Peki, o zaman Trabzonsporlu olduğunu her zaman açık açık söyleyen tek Başbakan olan rahmetli Erbakan’a hiç oy verdiniz mi?  Cevabınızı duyamadım !

Bütün bunlara rağmen demek istediğim şudur ki, Trabzonspor siyasi tercihlere asla malzeme yapılmamalıdır. O şehrin ve Trabzonspor’a gönül verenlerin birleştirici çimentosudur.

Konunun özeti şudur:  Sayın Cumhurbaşkanımız eski Türkiye’de olan kısır siyasi tartışma zeminine çekilmek istenmektedir. Bu yol doğru bir yol değildir. Bu terkedilmesi gereken bir yanlış uygulamadır. AKSK isim verme süreci Belediye’nin ve daha doğru bir deyişle Trabzon halkının tercihine bağlıdır. Sayın Cumhurbaşkanımızın bilgisi olmadan ve izni alınmadan başlatılan bu süreç Trabzon’da ayrışma ve tartışmanın nedeni haline getirilmemelidir. Bundan hiç kimseye fayda gelmez. Yapılması gereken şey, sebep ne olursa olsun Sayın Cumhurbaşkanımızın bu tip konulardan uzak tutulmasıdır. Bunun  için herkesin elinden geldiğince gerekli hassasiyeti göstermesidir. Ülkenin faydası bunu gerekli kılmaktadır. AKSK içinde yapılmakta olan Stadyumun isim hakkının Trabzonspor tarafından gelir amaçlı kullanılması en uygun olanıdır. Vakit şimdiden bu stadyumu nasıl doldururuz diye kolları sıvama vaktidir. Bunun için konuşmaya da tartışmaya da değer doğrusu!

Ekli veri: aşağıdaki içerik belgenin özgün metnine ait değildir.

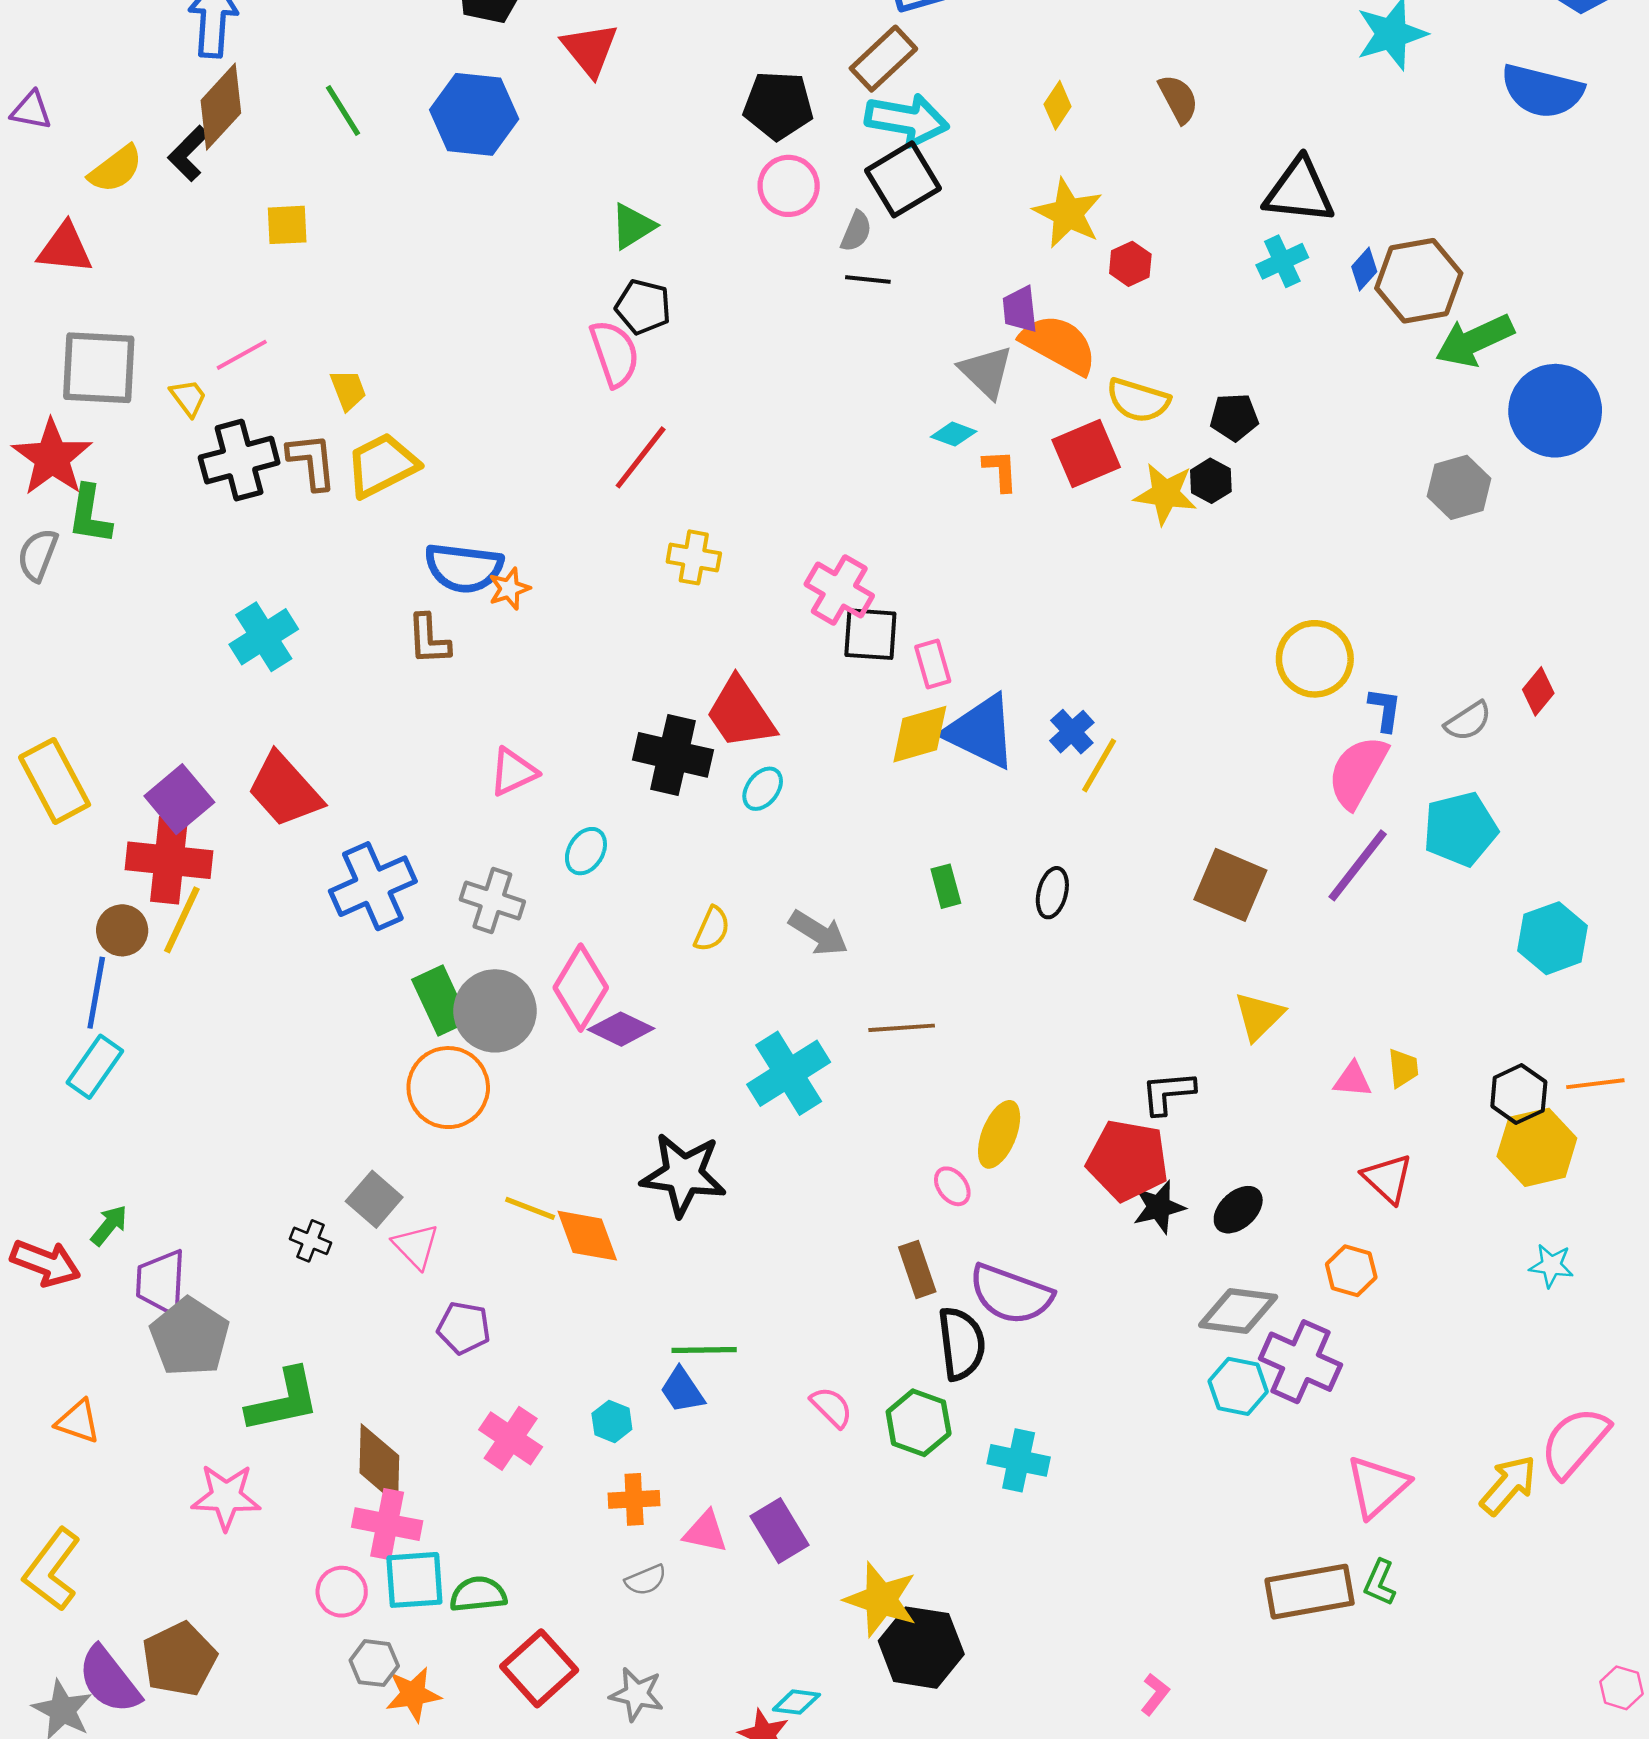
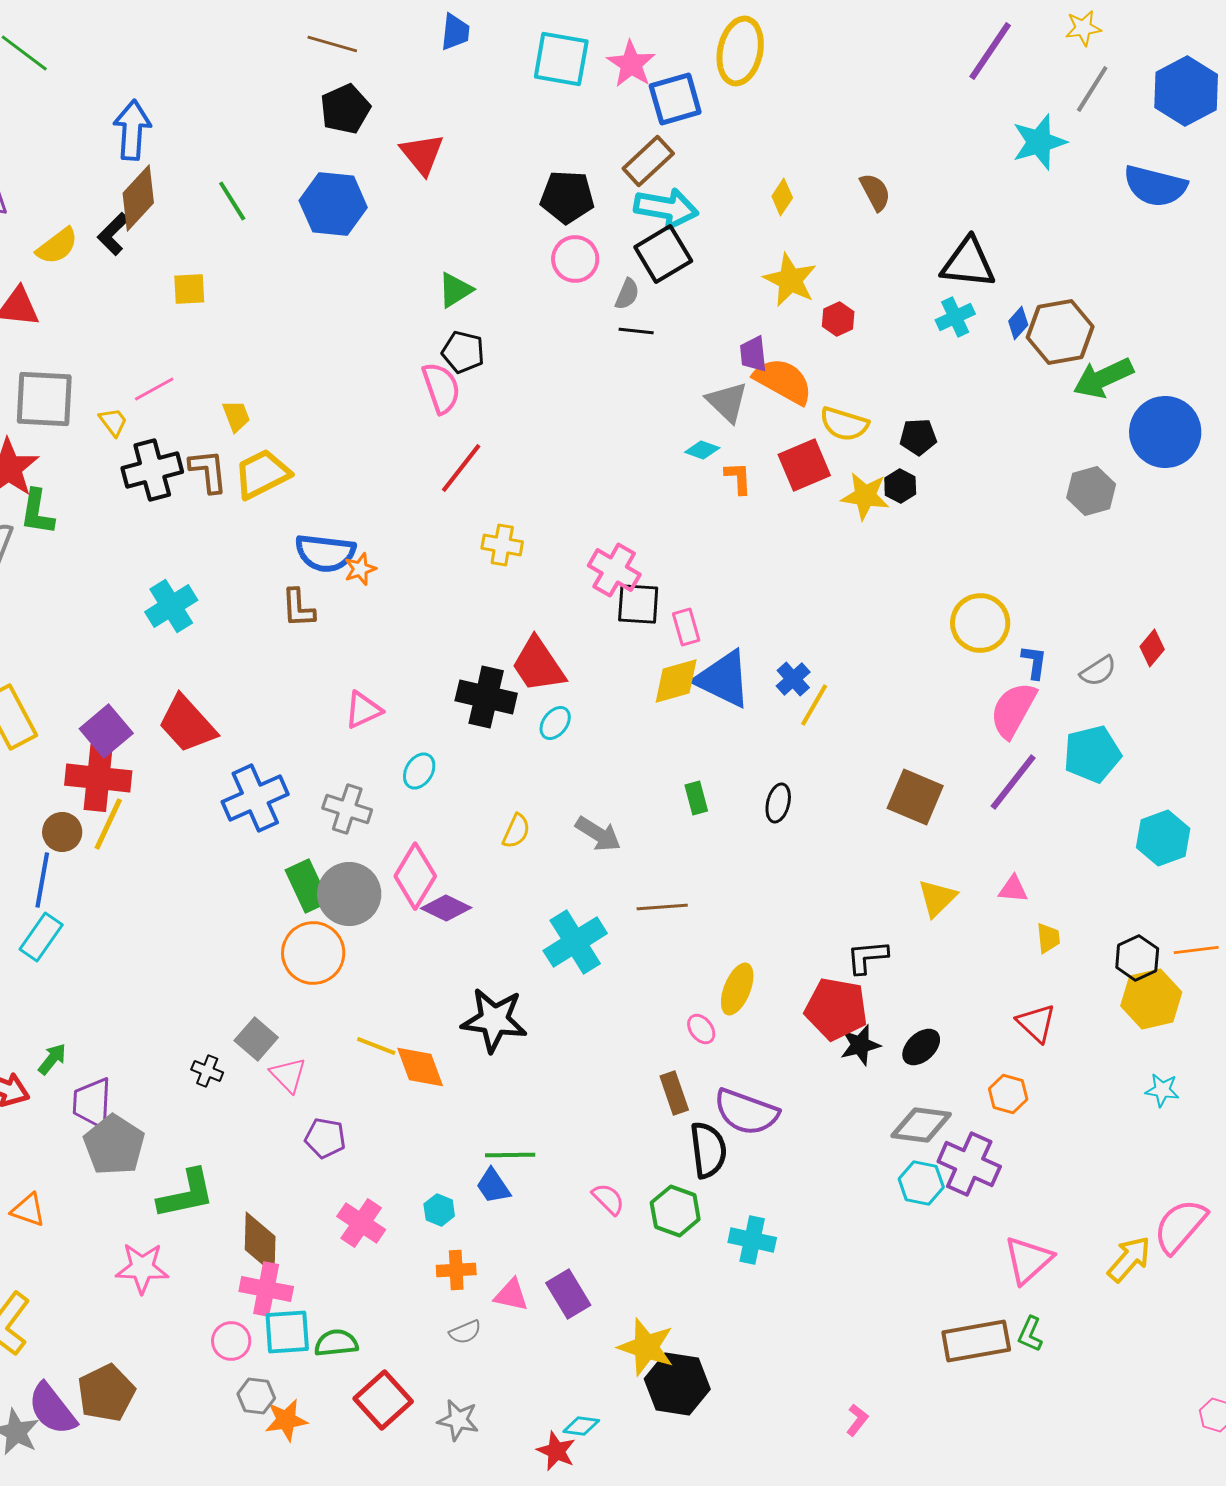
pink triangle: (1352, 1080) -> (1013, 889), moved

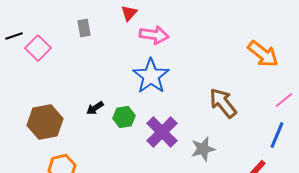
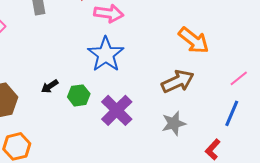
orange arrow: (263, 54) -> (194, 40), moved
brown arrow: (223, 103) -> (178, 81), turned 104
gray star: (203, 149) -> (174, 123), moved

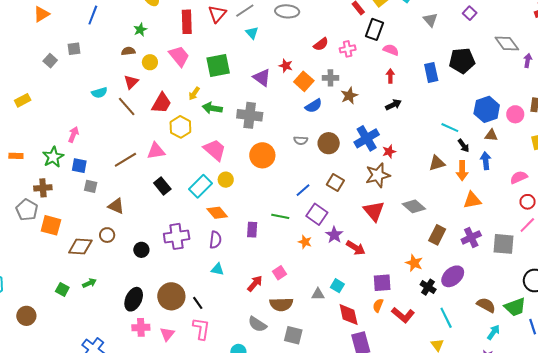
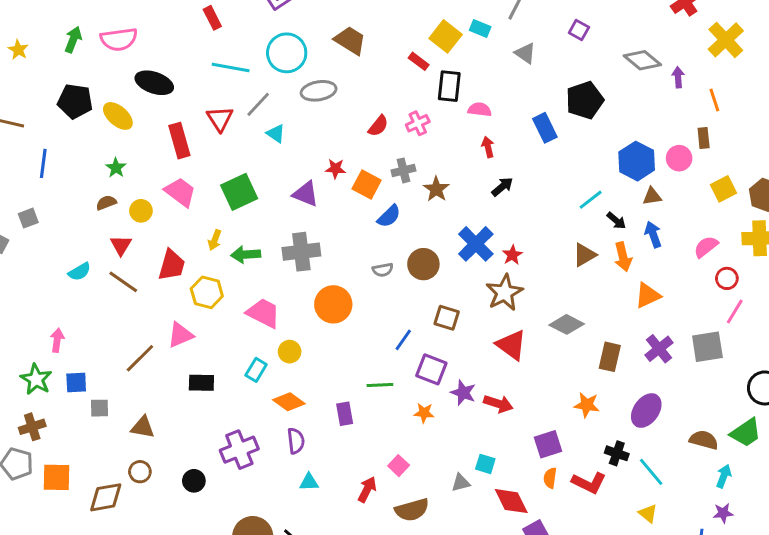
cyan line: (450, 128) -> (591, 200), turned -48
black rectangle: (162, 186) -> (201, 383), turned -36
cyan rectangle: (201, 186) -> (256, 370), size x0.7
black cross: (428, 287) -> (617, 453), moved

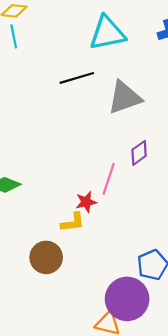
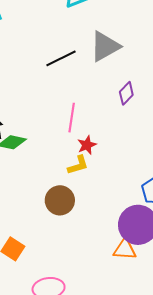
black line: (77, 78) -> (61, 58), moved
pink line: (109, 179) -> (72, 118), moved

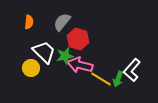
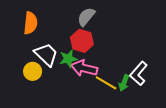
orange semicircle: (29, 22) -> (30, 23), size x1.5
gray semicircle: (62, 22) -> (86, 17), moved

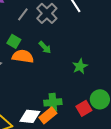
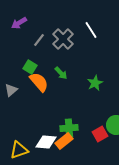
orange semicircle: (23, 56) -> (39, 82), turned 40
green star: (80, 66) -> (95, 83), moved

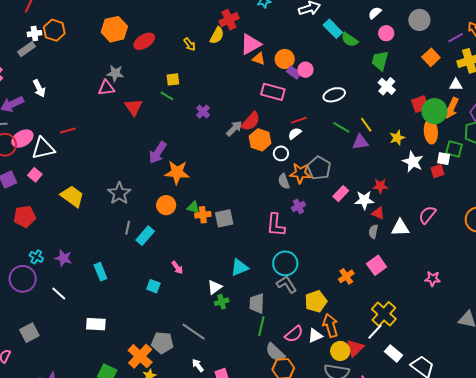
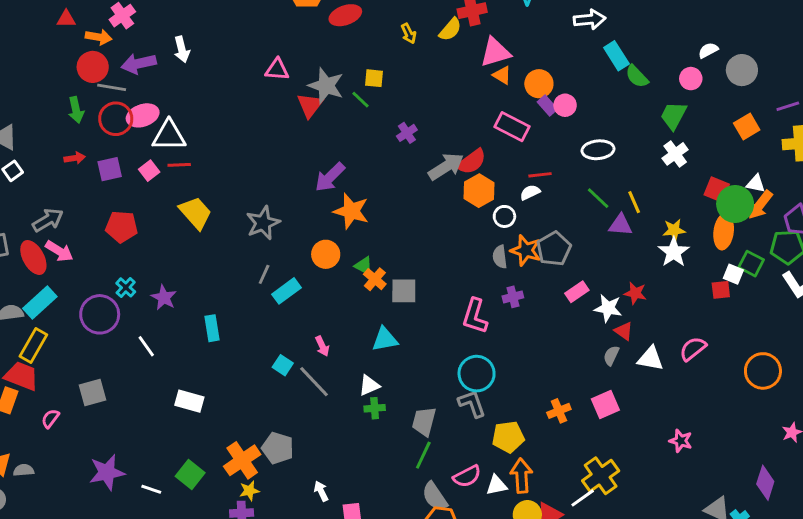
white semicircle: (375, 13) -> (708, 50), moved
gray star: (115, 73) -> (326, 86), moved, size x1.4
white triangle: (456, 85) -> (756, 184), moved
red square: (420, 104) -> (717, 190), turned 30
gray arrow: (234, 128) -> (446, 167), size x1.4
red line: (68, 131) -> (179, 165), moved
white star: (413, 162) -> (674, 252), moved
orange cross: (203, 215) -> (375, 279), turned 35
cyan triangle: (239, 267) -> (385, 339), moved
gray line: (194, 332) -> (314, 382), moved

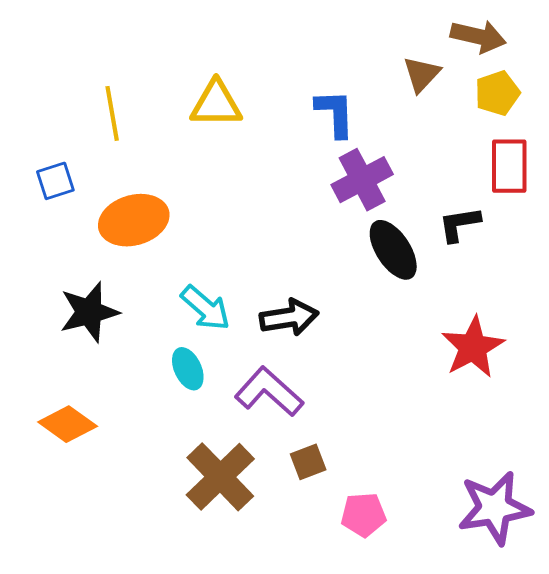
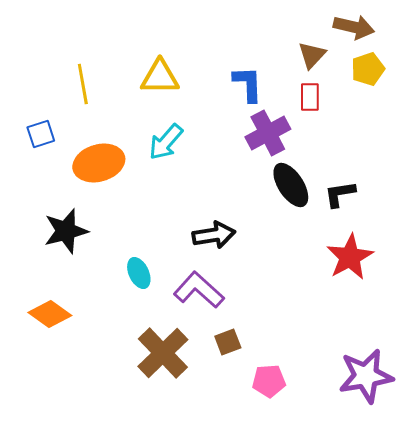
red rectangle: (509, 166) -> (310, 97), moved, size x0.7
black L-shape: (459, 224) -> (340, 194), moved
cyan arrow: (205, 308) -> (166, 142), moved, turned 90

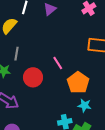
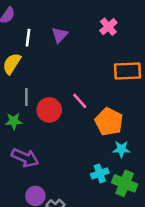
red circle: (33, 77) -> (49, 110), moved

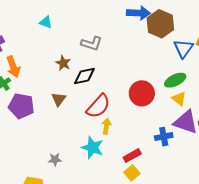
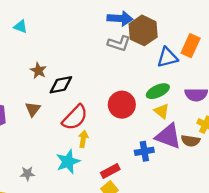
gray L-shape: (92, 43) -> (119, 43), moved
blue triangle: (183, 49) -> (167, 57), turned 40
cyan star: (93, 148) -> (68, 162), turned 30

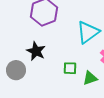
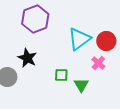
green triangle: (90, 78) -> (81, 85), turned -42

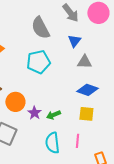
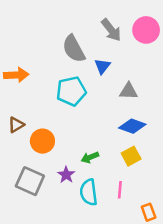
blue triangle: (74, 41) -> (102, 66), moved
purple star: (34, 113) -> (66, 175), moved
yellow square: (86, 114) -> (131, 156), turned -35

Özellikle çok değer verdiği hemşehrileri sudan sebepler üreterek Sayın Cumhurbaşkanımızı üzmemelidir. Bilindiği üzere Sayın Cumhurbaşkanımız, üniversitelerin 2014-2015 eğitim öğretim yılı açılışını ilk olarak Trabzon KTÜ (10 Ekim) ve Rize RTÜ’deki (11 Ekim) törenlere katılarak başlatacaktır. Bu tercih Sayın Cumhurbaşkanımızın hemşehrilerine verdiği değerin ayrı bir göstergesi değil midir?